Drug overdoses, now the leading cause of accidental death in the US, are a public health crisis and the reason 2013 Saba graduate Cornel Stanciu switched from surgery to psychiatry and is now headed to a fellowship in addiction psychiatry at Dartmouth.
Today’s drug problem is being driven not just by illicit substances such as heroin but also by the vastly expanded use of prescribed opioid pain killers such as Vicodin, Percocet and OxyContin. That the very drugs used to treat pain are culprits in a growing epidemic has been a wake-up call heard across the medical profession. Corneliu Stanciu heard the call during his clinical rotations at Saba.
An honors Bachelor of Science graduate of the University of Toronto, Corneliu entered Saba with the goal of becoming a surgeon. Today he is finalizing his residency training at East Carolina University in Greenville, North Carolina as a psychiatrist specializing in the treatment of addiction disorders.
“When I did my psychiatry clinical rotation at Shepard Pratt at the University of Maryland, I saw all of these patients suffering from addictions. That rotation completely changed my mind on the kind of doctor I wanted to be and the difference I want to make in this world. There really is an epidemic of pain killer addictions out there and I decided I wanted to do something about it.”
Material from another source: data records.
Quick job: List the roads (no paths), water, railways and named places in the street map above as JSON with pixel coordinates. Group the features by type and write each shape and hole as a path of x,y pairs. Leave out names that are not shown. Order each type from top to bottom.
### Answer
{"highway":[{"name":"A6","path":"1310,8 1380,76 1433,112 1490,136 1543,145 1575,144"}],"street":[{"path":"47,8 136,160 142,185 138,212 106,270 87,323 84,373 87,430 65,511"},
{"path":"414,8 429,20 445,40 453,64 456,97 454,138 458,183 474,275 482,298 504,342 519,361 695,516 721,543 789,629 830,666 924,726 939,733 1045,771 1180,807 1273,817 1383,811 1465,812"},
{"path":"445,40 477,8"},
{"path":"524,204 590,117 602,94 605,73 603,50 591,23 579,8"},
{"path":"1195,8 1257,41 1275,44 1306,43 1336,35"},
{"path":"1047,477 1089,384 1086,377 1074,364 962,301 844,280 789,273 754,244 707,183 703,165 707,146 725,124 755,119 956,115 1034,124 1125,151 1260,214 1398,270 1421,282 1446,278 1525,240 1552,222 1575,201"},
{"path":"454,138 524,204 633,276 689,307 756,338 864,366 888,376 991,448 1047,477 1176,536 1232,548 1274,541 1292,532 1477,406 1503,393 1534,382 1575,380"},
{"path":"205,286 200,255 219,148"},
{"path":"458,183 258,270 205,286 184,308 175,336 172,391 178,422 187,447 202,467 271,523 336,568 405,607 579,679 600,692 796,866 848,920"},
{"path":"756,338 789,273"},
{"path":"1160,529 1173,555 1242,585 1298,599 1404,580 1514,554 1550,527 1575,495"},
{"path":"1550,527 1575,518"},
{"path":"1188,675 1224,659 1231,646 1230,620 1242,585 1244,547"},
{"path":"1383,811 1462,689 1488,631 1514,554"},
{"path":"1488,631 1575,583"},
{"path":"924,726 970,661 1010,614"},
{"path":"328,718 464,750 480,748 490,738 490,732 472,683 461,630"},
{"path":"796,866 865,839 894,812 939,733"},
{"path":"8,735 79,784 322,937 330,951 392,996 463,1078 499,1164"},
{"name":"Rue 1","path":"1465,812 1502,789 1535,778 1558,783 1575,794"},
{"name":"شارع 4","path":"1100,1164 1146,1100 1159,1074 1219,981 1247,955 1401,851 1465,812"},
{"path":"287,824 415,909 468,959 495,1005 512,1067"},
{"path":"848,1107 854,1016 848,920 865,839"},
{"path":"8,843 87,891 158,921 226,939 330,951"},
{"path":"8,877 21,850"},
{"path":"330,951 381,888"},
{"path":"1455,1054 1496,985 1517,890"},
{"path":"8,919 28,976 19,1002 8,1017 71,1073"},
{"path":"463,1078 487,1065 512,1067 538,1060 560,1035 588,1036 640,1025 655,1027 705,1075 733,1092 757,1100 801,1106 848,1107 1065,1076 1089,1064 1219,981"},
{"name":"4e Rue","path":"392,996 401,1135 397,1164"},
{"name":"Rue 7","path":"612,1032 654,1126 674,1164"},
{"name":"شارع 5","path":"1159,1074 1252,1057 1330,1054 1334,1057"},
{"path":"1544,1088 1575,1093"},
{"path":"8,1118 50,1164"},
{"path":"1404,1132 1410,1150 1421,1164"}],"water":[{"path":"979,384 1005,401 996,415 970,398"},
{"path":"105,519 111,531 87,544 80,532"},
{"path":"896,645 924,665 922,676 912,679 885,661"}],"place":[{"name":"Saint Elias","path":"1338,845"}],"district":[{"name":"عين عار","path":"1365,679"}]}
Since graduating from Saba in 2013, Corneliu has been actively involved in the academic community winning awards for his presentations at many conferences, participating in knowledge dissemination through media interviews and publishing a dozen articles on addiction related issues. He also developed the first online drug-monitoring website in North Carolina where users can anonymously provide input on their drug use and receive personalized feedback helping them gain insight into their addiction and seek help ( http://www.ecu.edu/areyouawarenc/). “This kind of approach has been very big in Europe for a while and is just coming to the US. Traditional methods of monitoring trends and characterizing users are no longer effective in this day and age,” he said.
Corneliu credits the program at Saba with giving him the opportunities to explore and understand how he could have the greatest impact as a physician. “Saba’s small class size and frequent assessments really helped me a lot. The quality of the rotations was superb.”
In July 2017, after completing his residency training in Greenville, Corneliu is headed to a fellowship in addiction psychiatry at the Geisel School of Medicine at Dartmouth University and Dartmouth-Hitchcock Medical Center.